Cities offer the opportunity for unique types of data gathering experiences via a variety of sources. With this perspective there are many unimagined threads of data and connections that describe our world that can be explored through wireless mobile networks within which we can create new artistic interpretations.
4. Soundmaps are interactive tools that ask for another temporality, because we have to stop to listen. How does work the listening engagement on Soundcities?
What Soundcities does is create an open source archive, a resource. You can now contribute your own field recording onto the various soundmaps or create your own soundmap. There are now thousands of sounds from around the world. The site allows you to choose and add cities as well as make categories for sounds. This website allows the audience the possibility to remix the hundreds of samples recorded from around the world in the database.

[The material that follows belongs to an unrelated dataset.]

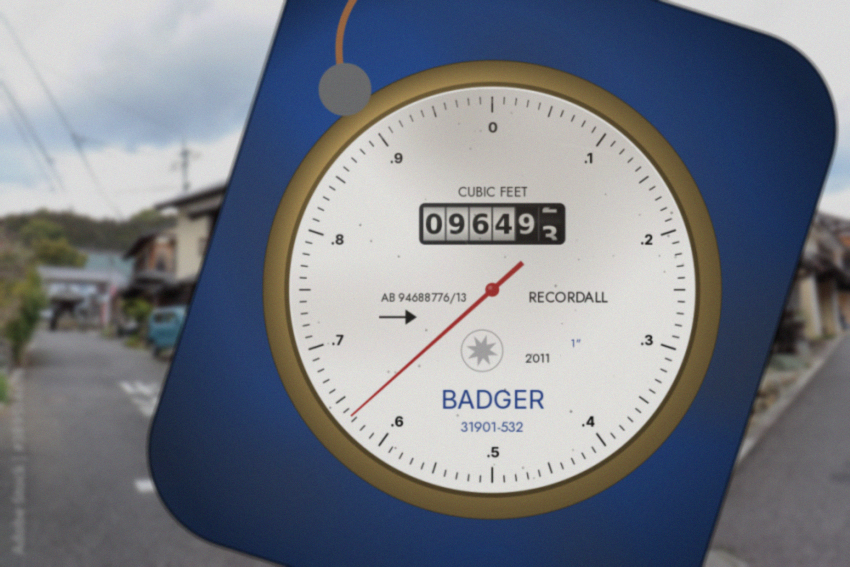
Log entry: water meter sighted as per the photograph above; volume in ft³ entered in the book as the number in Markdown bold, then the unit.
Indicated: **96492.63** ft³
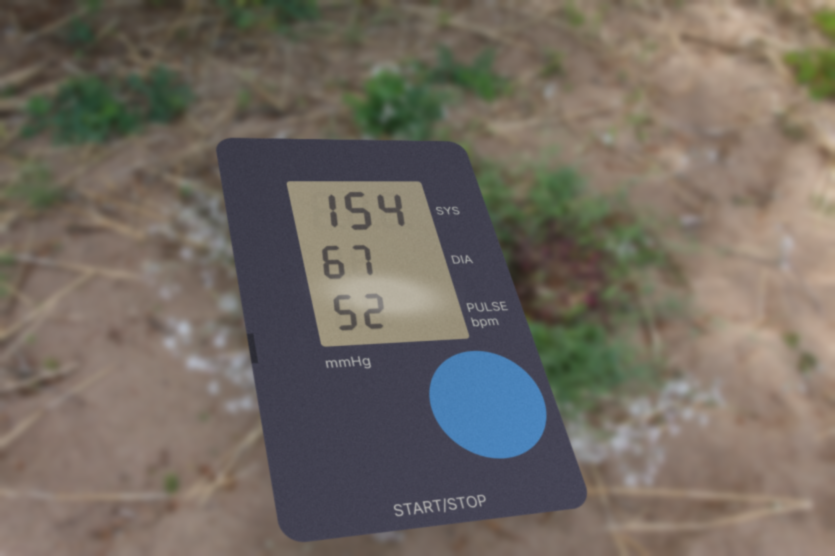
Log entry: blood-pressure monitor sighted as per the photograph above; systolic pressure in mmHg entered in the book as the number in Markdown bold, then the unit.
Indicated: **154** mmHg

The city is the orchestra. Soundcities involves field recording literally the sounds we hear as we walk out of the door. Not just as noise (data) or as noise pollution but also as an appreciation of sound and how this not only affects the space but it is the space.
The noise is the city, the noise is the music, the city is the orchestra and we are just conductors whose interactive actions compose this music as we walk around. We control the interface of the city as we navigate the streets. We are responsive in out interactions of the city space.
- In this regard, probably do you know the British library archive of soundmaps?
Yes I felt let down when I saw that. (Since mine is an unfunded project). Soundcities was the first online open source database of city sounds and soundmaps from around the world, using found sounds and field recording. There are now thousands of sounds from around the world on the website. The concept started in 1995 with various iterations. In 1996, I devised the term soundmaps and initiated the various works that developed into soundcities.com. Stanza’s soundmaps have been online since 2000 and the Soundcities database since 2004.
To know more about Stanza: www.stanza.co.uk
Current Stanza’s artworks
Soundcities – Herd Above the Noise. Installation
http://www.stanza.co.uk/soundcities_herd/index.html
The installation can play thousands of sounds from around the world and is arranged like a map of the city the artwork is installed in. What you see and experience is a map of wires and cables including over 170 speakers, a custom made amplifier that are all used to make the installation. Soundcities has developed unfunded and has soundmaps, sounds feeds, live performances, workshops a new installation and new software.
The Reader
http://stanza.co.uk/TheReader_web/
The Reader is a large six-foot sculpture of the artist Stanza wearing a hoodie reading a book which stands at the heart Of Milton Keynes Central Libraries. The artwork is a metaphor for the engagement of reading in the digital age. The sculpture acts as a focal point for community and public engagement and has taken over one year to make and design; it has been commissioned to act as a focal point for the identity of the library.
The Nemesis Machine – From Metropolis to Megalopolis to Ecumenopolis
http://stanza.co.uk/nemesis-machineweb/index.html
The Nemesis Machine is a large installation (adapted to each place where it is displayed) that is a miniature city. It visualises life in the metropolis on the basis of data transmitted from London. So the city constructed in Bruges using electronic components reflects in real time what is happening on the other side of the Channel. Small cameras show pictures of the visitors so that they become part of the city.
The Agency At The End Of Civilization.
http://stanza.co.uk/agency/index.html
The artwork “The Agency At The End Of Civilisation” is a real time interpretation of the data of the Internet of Cars project using the UK car number plate recognition system aligned with real time images from one hundred CCTV cameras in the region of South of England. The installation presents all this as a spatialised audio experience of spoken texts and generative visuals.